WORK INSTRUCTION:
Report back every line below that carries the word "مرکز".

Stored data entries:
_ _ _
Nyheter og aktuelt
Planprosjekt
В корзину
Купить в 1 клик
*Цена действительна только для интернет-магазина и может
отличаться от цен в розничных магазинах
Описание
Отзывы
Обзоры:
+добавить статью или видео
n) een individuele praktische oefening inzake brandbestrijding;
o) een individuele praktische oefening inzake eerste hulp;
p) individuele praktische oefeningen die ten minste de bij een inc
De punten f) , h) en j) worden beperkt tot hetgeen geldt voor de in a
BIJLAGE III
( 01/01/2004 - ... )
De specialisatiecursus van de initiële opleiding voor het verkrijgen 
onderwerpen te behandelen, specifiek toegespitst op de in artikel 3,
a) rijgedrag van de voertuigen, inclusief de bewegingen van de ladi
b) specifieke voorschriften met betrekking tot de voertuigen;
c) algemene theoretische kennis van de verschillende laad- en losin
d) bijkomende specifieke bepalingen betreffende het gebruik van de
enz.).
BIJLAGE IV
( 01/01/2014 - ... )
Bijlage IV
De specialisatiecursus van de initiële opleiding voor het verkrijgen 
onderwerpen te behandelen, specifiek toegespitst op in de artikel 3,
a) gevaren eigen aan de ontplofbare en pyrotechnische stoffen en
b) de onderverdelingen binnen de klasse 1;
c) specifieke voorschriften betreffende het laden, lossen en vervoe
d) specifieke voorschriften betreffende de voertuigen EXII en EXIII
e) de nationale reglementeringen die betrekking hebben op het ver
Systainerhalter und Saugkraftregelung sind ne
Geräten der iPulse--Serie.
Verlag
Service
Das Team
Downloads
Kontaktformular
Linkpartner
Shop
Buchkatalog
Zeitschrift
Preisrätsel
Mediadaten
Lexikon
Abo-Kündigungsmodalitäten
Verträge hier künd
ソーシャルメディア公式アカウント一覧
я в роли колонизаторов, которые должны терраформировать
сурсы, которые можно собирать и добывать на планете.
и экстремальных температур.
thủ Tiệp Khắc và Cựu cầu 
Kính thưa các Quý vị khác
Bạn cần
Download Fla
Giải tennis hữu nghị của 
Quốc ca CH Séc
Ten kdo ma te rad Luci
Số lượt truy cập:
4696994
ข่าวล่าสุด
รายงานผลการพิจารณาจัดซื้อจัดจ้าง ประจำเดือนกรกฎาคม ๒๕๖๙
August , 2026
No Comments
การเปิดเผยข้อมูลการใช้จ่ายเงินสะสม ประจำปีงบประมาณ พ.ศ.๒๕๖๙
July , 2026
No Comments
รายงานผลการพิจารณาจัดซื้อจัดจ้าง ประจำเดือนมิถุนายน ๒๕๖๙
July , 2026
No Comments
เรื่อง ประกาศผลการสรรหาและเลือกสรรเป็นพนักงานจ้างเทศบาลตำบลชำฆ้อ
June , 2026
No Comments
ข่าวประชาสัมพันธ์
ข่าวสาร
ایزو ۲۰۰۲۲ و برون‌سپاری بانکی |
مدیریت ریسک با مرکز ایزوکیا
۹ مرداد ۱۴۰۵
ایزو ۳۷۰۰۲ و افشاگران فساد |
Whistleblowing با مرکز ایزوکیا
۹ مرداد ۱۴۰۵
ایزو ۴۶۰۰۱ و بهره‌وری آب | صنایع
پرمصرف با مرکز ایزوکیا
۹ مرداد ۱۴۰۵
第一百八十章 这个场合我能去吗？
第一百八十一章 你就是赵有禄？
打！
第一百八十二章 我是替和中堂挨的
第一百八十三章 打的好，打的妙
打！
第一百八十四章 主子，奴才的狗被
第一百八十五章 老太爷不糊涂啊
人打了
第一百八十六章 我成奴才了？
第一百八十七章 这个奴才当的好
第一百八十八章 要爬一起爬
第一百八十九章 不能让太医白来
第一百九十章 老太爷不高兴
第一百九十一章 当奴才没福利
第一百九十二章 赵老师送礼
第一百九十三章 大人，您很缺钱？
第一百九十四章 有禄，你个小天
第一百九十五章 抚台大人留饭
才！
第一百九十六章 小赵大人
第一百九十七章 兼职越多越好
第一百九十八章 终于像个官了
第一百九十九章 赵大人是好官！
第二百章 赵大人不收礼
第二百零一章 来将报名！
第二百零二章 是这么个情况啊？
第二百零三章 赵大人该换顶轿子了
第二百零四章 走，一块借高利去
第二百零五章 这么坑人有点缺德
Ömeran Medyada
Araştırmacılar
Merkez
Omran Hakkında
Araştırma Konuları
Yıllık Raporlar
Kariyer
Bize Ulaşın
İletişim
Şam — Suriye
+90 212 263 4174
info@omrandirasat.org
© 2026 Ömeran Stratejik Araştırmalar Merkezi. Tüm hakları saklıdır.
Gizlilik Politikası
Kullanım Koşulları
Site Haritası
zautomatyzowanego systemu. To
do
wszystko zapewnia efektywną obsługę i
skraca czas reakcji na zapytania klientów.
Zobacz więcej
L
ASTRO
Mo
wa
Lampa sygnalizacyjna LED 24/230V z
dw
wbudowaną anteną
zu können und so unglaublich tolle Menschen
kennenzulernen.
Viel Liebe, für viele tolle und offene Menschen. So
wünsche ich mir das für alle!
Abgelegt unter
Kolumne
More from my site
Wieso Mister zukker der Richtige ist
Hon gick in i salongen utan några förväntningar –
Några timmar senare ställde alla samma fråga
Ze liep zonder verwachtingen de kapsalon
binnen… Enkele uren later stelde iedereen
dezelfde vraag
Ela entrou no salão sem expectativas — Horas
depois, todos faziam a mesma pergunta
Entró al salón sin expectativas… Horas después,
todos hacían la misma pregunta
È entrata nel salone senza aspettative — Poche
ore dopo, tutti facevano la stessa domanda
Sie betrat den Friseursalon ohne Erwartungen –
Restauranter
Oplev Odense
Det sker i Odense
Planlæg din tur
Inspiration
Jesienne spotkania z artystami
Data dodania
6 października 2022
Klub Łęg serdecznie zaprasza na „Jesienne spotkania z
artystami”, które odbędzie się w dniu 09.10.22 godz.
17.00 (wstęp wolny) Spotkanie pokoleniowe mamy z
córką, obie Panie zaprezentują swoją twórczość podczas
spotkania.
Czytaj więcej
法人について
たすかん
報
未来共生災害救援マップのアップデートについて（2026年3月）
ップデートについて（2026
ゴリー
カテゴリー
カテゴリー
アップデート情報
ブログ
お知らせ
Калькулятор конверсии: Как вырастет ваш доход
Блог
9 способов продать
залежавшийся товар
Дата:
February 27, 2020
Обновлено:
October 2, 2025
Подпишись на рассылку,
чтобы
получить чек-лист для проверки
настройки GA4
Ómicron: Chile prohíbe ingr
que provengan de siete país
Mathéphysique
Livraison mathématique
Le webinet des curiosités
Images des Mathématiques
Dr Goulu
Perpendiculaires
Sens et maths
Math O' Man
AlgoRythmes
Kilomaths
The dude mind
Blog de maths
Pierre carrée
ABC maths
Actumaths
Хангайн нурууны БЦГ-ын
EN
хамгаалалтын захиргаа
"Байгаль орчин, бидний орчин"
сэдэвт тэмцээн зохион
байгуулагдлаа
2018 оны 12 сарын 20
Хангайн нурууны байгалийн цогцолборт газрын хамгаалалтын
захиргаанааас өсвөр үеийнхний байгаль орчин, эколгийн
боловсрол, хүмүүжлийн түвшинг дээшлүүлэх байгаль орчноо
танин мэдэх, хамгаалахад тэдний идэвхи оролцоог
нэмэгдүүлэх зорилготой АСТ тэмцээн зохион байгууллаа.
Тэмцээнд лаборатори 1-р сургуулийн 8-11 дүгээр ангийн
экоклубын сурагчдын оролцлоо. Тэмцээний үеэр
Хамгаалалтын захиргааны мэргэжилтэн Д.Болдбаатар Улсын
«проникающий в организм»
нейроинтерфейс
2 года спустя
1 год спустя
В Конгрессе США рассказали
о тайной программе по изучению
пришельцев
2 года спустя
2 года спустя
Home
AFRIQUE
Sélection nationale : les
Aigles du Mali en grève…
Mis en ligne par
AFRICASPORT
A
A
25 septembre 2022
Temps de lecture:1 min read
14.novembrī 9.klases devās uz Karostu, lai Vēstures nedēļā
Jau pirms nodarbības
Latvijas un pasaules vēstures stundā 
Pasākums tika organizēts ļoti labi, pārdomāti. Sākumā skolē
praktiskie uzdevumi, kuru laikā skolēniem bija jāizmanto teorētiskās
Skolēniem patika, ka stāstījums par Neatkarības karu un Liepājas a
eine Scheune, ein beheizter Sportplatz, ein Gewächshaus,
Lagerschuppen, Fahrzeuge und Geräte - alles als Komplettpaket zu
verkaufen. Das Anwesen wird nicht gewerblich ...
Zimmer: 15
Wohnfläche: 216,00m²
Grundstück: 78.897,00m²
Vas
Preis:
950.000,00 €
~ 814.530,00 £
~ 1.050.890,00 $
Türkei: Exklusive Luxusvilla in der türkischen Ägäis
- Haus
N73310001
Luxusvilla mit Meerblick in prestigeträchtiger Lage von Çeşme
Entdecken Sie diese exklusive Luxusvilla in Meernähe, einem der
_ _ _
SOLUTION FOR THIS EXERCISE:
مدیریت ریسک با مرکز ایزوکیا
Whistleblowing با مرکز ایزوکیا
پرمصرف با مرکز ایزوکیا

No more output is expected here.